- _WHAT IS NEEDED_
Transcribe every line of the listing below without changing a thing, and leave the pictures out of your answer.

(Transcribed page contents)
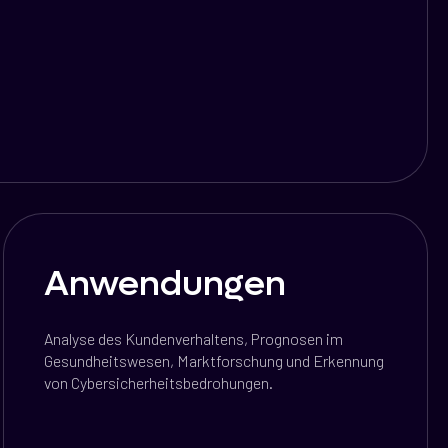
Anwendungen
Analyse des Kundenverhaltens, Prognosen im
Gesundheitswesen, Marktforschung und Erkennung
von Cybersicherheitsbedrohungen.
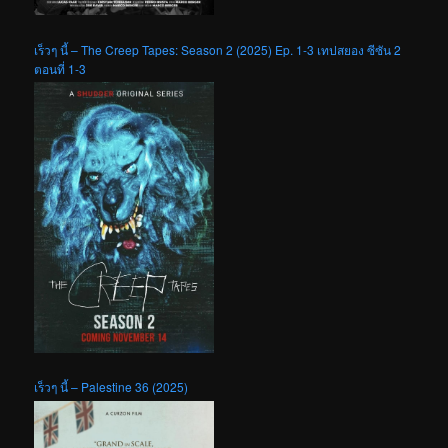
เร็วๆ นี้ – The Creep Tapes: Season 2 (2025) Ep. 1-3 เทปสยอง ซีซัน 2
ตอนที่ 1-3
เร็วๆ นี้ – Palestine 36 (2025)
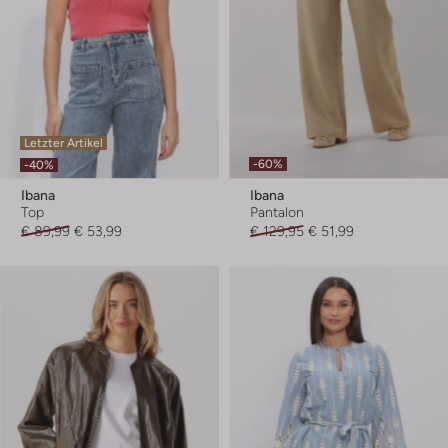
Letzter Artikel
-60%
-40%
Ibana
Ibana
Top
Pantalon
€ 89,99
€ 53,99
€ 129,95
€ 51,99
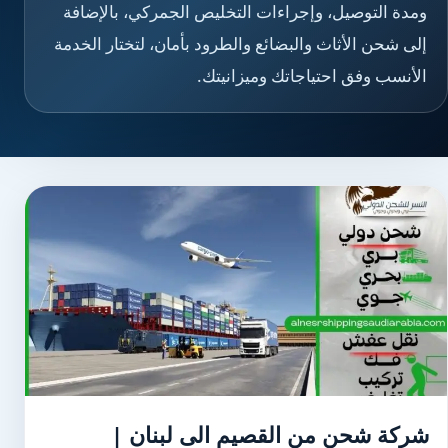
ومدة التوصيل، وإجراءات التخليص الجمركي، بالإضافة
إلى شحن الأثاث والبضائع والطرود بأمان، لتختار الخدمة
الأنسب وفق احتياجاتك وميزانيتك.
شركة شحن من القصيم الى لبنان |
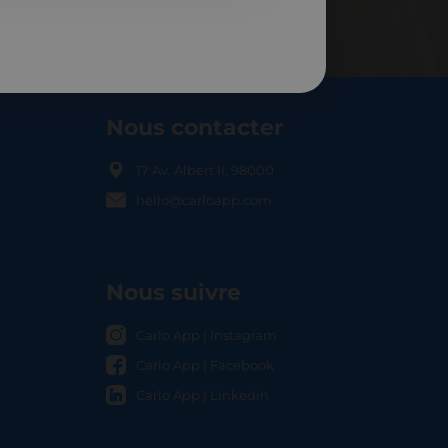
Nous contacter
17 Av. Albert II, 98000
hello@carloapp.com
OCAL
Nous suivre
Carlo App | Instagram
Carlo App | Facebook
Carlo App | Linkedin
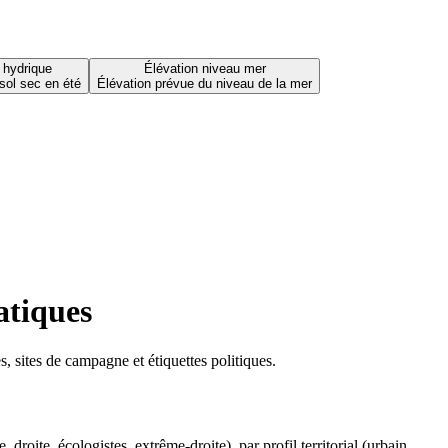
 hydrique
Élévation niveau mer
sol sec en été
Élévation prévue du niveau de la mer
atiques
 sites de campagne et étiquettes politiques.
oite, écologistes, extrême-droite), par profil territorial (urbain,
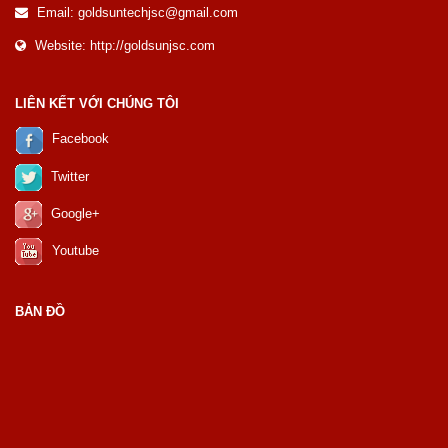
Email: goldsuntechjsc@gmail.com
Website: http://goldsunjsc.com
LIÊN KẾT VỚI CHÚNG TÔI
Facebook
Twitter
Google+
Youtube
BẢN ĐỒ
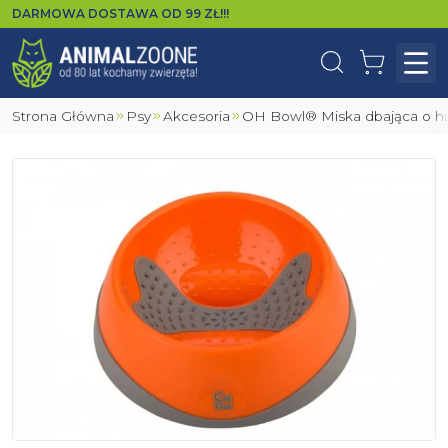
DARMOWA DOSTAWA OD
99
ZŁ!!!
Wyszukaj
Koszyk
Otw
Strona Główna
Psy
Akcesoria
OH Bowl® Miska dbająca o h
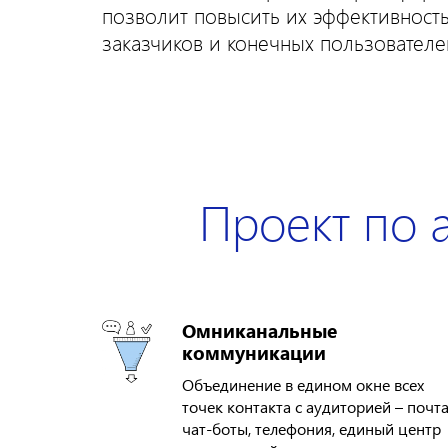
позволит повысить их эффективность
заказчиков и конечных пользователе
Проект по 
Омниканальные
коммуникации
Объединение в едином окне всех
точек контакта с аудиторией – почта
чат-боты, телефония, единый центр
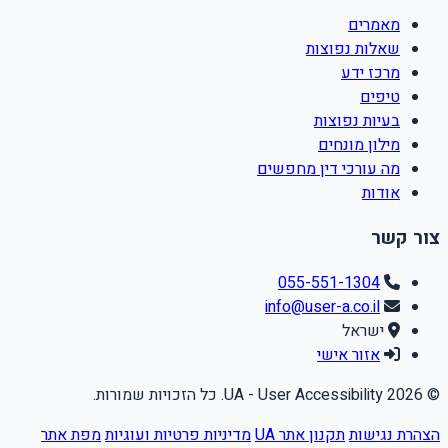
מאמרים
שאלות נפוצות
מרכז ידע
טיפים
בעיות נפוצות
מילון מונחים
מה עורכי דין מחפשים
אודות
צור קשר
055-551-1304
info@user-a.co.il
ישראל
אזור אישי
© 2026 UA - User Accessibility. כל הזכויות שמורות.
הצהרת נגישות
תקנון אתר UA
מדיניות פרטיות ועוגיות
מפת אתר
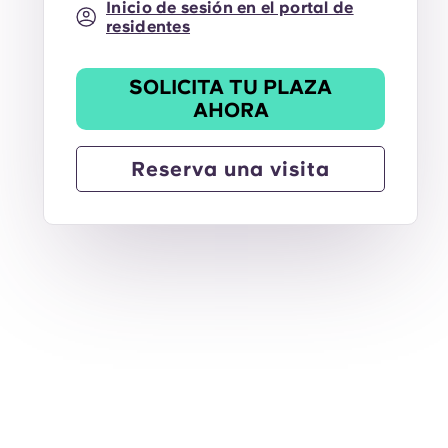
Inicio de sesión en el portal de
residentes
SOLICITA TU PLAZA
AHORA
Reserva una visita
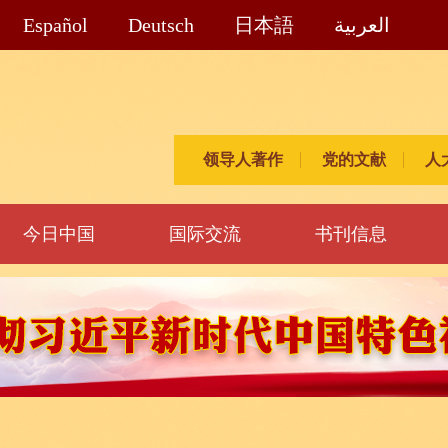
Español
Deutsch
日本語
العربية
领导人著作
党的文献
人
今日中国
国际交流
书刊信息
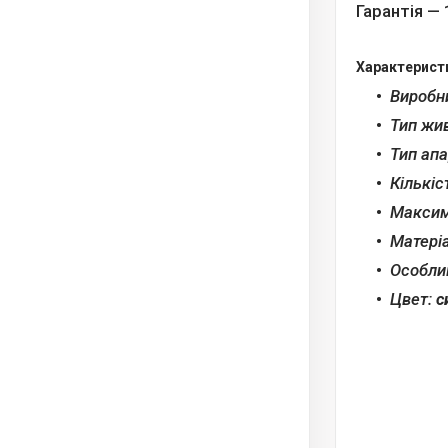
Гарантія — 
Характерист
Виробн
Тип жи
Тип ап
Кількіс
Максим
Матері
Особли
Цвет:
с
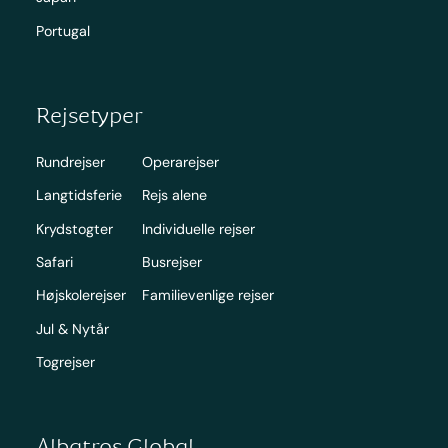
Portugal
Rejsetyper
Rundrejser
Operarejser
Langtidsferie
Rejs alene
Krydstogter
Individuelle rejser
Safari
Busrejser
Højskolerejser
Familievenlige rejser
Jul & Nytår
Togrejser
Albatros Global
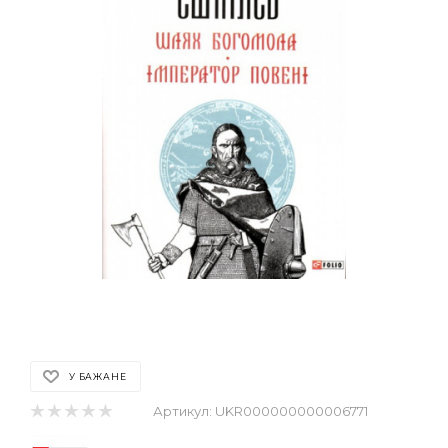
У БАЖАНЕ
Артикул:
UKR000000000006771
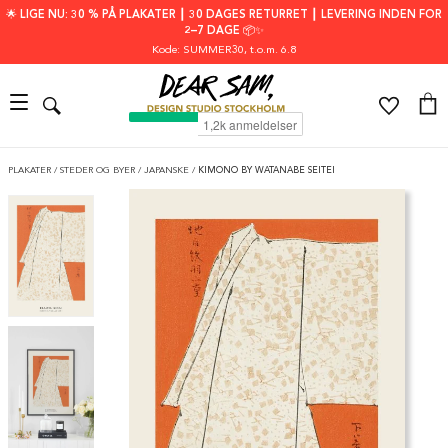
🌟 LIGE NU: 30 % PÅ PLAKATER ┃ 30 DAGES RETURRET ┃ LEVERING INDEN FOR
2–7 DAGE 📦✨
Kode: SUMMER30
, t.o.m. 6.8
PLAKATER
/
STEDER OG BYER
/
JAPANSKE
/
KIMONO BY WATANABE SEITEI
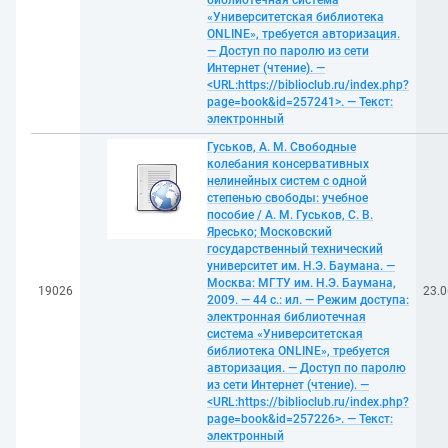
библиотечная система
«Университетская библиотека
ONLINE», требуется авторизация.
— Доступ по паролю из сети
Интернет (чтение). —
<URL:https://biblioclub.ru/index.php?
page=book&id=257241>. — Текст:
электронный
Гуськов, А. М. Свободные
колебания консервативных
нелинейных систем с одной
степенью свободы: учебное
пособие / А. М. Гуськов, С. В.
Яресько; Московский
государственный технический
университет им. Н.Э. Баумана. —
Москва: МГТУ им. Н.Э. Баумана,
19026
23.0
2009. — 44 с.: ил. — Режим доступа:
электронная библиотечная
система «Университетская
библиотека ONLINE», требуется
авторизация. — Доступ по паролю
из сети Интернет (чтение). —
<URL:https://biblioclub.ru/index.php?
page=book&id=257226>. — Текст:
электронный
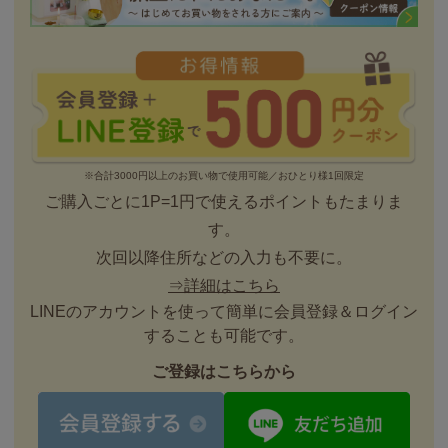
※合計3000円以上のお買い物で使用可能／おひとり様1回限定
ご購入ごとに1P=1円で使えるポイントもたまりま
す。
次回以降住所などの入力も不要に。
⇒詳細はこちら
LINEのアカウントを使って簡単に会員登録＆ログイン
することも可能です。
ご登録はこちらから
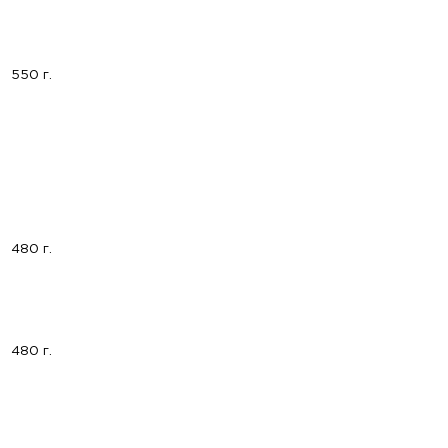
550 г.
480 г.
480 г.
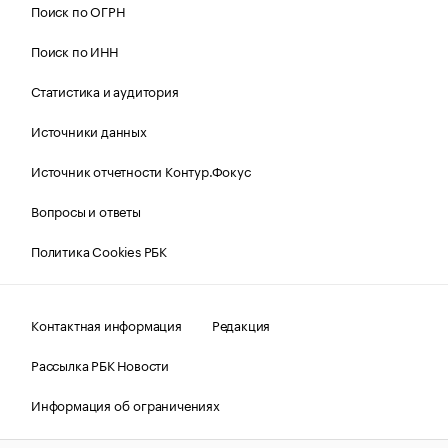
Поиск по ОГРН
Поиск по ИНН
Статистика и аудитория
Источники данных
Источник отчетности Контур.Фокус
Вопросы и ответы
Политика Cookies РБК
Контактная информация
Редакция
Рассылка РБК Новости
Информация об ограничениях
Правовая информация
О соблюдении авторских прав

- _RESULT FOR THIS TASK_
Anwendungen
Analyse des Kundenverhaltens, Prognosen im
Gesundheitswesen, Marktforschung und Erkennung
von Cybersicherheitsbedrohungen.
เร็วๆ นี้ – The Creep Tapes: Season 2 (2025) Ep. 1-3 เทปสยอง ซีซัน 2
ตอนที่ 1-3
เร็วๆ นี้ – Palestine 36 (2025)
Letzter Artikel
-60%
-40%
Ibana
Ibana
Top
Pantalon
€ 89,99
€ 53,99
€ 129,95
€ 51,99
ومدة التوصيل، وإجراءات التخليص الجمركي، بالإضافة
إلى شحن الأثاث والبضائع والطرود بأمان، لتختار الخدمة
الأنسب وفق احتياجاتك وميزانيتك.
شركة شحن من القصيم الى لبنان |
Nous contacter
17 Av. Albert II, 98000
hello@carloapp.com
OCAL
Nous suivre
Carlo App | Instagram
Carlo App | Facebook
Carlo App | Linkedin
 hydrique
Élévation niveau mer
sol sec en été
Élévation prévue du niveau de la mer
atiques
 sites de campagne et étiquettes politiques.
oite, écologistes, extrême-droite), par profil territorial (urbain,
Email: goldsuntechjsc@gmail.com
Website: http://goldsunjsc.com
LIÊN KẾT VỚI CHÚNG TÔI
Facebook
Twitter
Google+
Youtube
BẢN ĐỒ
DARMOWA DOSTAWA OD
99
ZŁ!!!
Wyszukaj
Koszyk
Otw
Strona Główna
Psy
Akcesoria
OH Bowl® Miska dbająca o h
позволит повысить их эффективность
заказчиков и конечных пользователе
Проект по 
Омниканальные
коммуникации
Объединение в едином окне всех
точек контакта с аудиторией – почта
чат-боты, телефония, единый центр
מאמרים
שאלות נפוצות
מרכז ידע
טיפים
בעיות נפוצות
מילון מונחים
מה עורכי דין מחפשים
אודות
צור קשר
055-551-1304
info@user-a.co.il
ישראל
אזור אישי
© 2026 UA - User Accessibility. כל הזכויות שמורות.
הצהרת נגישות
תקנון אתר UA
מדיניות פרטיות ועוגיות
מפת אתר
Inicio de sesión en el portal de
residentes
SOLICITA TU PLAZA
AHORA
Reserva una visita
Español
Deutsch
日本語
العربية
领导人著作
党的文献
人
今日中国
国际交流
书刊信息
Гарантія — 
Характерист
Виробн
Тип жи
Тип ап
Кількіс
Максим
Матері
Особли
Цвет:
с
Portugal
Rejsetyper
Rundrejser
Operarejser
Langtidsferie
Rejs alene
Krydstogter
Individuelle rejser
Safari
Busrejser
Højskolerejser
Familievenlige rejser
Jul & Nytår
Togrejser
Albatros Global
У БАЖАНЕ
Артикул:
UKR000000000006771
🌟 LIGE NU: 30 % PÅ PLAKATER ┃ 30 DAGES RETURRET ┃ LEVERING INDEN FOR
2–7 DAGE 📦✨
Kode: SUMMER30
, t.o.m. 6.8
PLAKATER
/
STEDER OG BYER
/
JAPANSKE
/
KIMONO BY WATANABE SEITEI
библиотечная система
«Университетская библиотека
ONLINE», требуется авторизация.
— Доступ по паролю из сети
Интернет (чтение). —
<URL:https://biblioclub.ru/index.php?
page=book&id=257241>. — Текст:
электронный
Гуськов, А. М. Свободные
колебания консервативных
нелинейных систем с одной
степенью свободы: учебное
пособие / А. М. Гуськов, С. В.
Яресько; Московский
государственный технический
университет им. Н.Э. Баумана. —
Москва: МГТУ им. Н.Э. Баумана,
19026
23.0
2009. — 44 с.: ил. — Режим доступа:
электронная библиотечная
система «Университетская
библиотека ONLINE», требуется
авторизация. — Доступ по паролю
из сети Интернет (чтение). —
<URL:https://biblioclub.ru/index.php?
page=book&id=257226>. — Текст:
электронный
※合計3000円以上のお買い物で使用可能／おひとり様1回限定
ご購入ごとに1P=1円で使えるポイントもたまりま
す。
次回以降住所などの入力も不要に。
⇒詳細はこちら
LINEのアカウントを使って簡単に会員登録＆ログイン
することも可能です。
ご登録はこちらから
550 г.
480 г.
480 г.
Поиск по ОГРН
Поиск по ИНН
Статистика и аудитория
Источники данных
Источник отчетности Контур.Фокус
Вопросы и ответы
Политика Cookies РБК
Контактная информация
Редакция
Рассылка РБК Новости
Информация об ограничениях
Правовая информация
О соблюдении авторских прав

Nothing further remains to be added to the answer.